5. PCR genotyping of targeted ESCs

  1. Aspirate ESCM from the ESC culture dish 5 to 7 days after the first passage (step 4.9) and add 4 mL of PBS. Pick up single ESC colonies with 5 µL of PBS using a 20 µL pipette under a stereomicroscope (30x to 40x magnification). Place the individual colonies in a well of a round-bottom 96-well plate containing 15 µL of 0.25% trypsin-EDTA solution.
  2. Keep the 96-well plate on ice until 48 individual colonies are picked-up. Incubate the 96-well plate for 5 min in a 37 °C humid 5% CO2 incubator, then add 80 µL of ESCM to stop trypsin digestion and dissociate ESC colonies into single cells by pipetting.
    NOTE: Since the KI efficiency of this method is usually 10%-50%, we routinely pick up 48 clones and first perform genotyping using 24 of them. If multiple KI clones cannot be obtained at this point, we further screen for KI using the remaining 24 clones.
  3. Transfer 40 µL of ESC suspension (step 5) to a gelatin-coated feeder-free 96-well plate containing 50 µL of ESCM per well for PCR genotyping.
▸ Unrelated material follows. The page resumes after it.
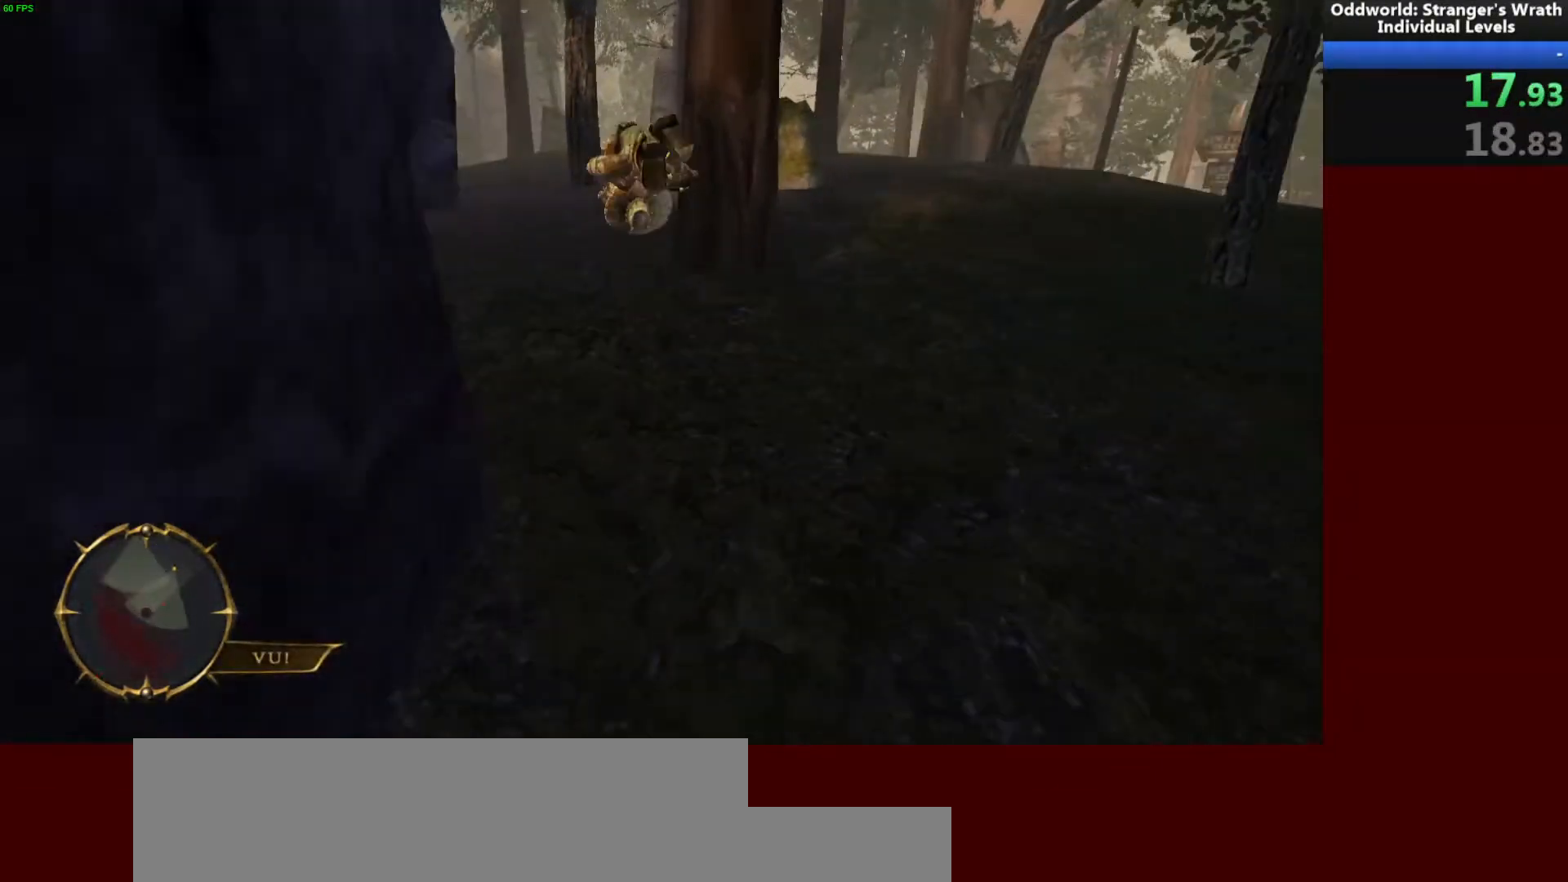
{"keys": ["d", "w"], "mouse": [], "events": [[33, "a", "up"], [300, "space", "down"], [400, "space", "up"], [500, "d", "down"]]}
Transfer the remaining 60 µL of ESC suspension into a well in a gelatin-coated 24-well plate, which contains 500 µL of ESCM and feeder MEF, to make the frozen ESC stock.
  4. Stock individual ESC clones cultured in the 24-well plate (step 5.3) until they will reach 60% to 80% confluency. Recover individual ESC clones by trypsinization as mentioned above, collect cells in a new 1.5 mL tube, and centrifuge at 280 x g for 5 min. Discard the supernatant, resuspend the cells in 500 µL of cell freezing medium, and freeze them using a -80 °C deep freezer.
  5. For PCR genotyping, culture ESC clones in the 96-well feeder-free plate (step 5.3) until the ESC reaches more than 90% confluency. Remove ESCM from each well by aspiration and wash twice with 100 µL of PBS.
  6. Aspirate the PBS and add 100 µL of lysis buffer containing proteinase K, mix well, and transfer the ESC lysate to a new 1.5 mL tube. Heat the ESC lysate at 65 °C for at least 1 h using a heat chamber. Extract and purify the genomic DNA using a conventional phenol-chloroform DNA purification method followed by ethanol precipitation.
  7. Dissolve the precipitated DNA in 20 µL of DNase-free water and determine the purity and concentration of DNA using a spectrophotometer. Perform genomic PCR using locus-specific primer sets to amplify the target region. Then, check the sequence and choose the ESC clones with the desired KI sequences.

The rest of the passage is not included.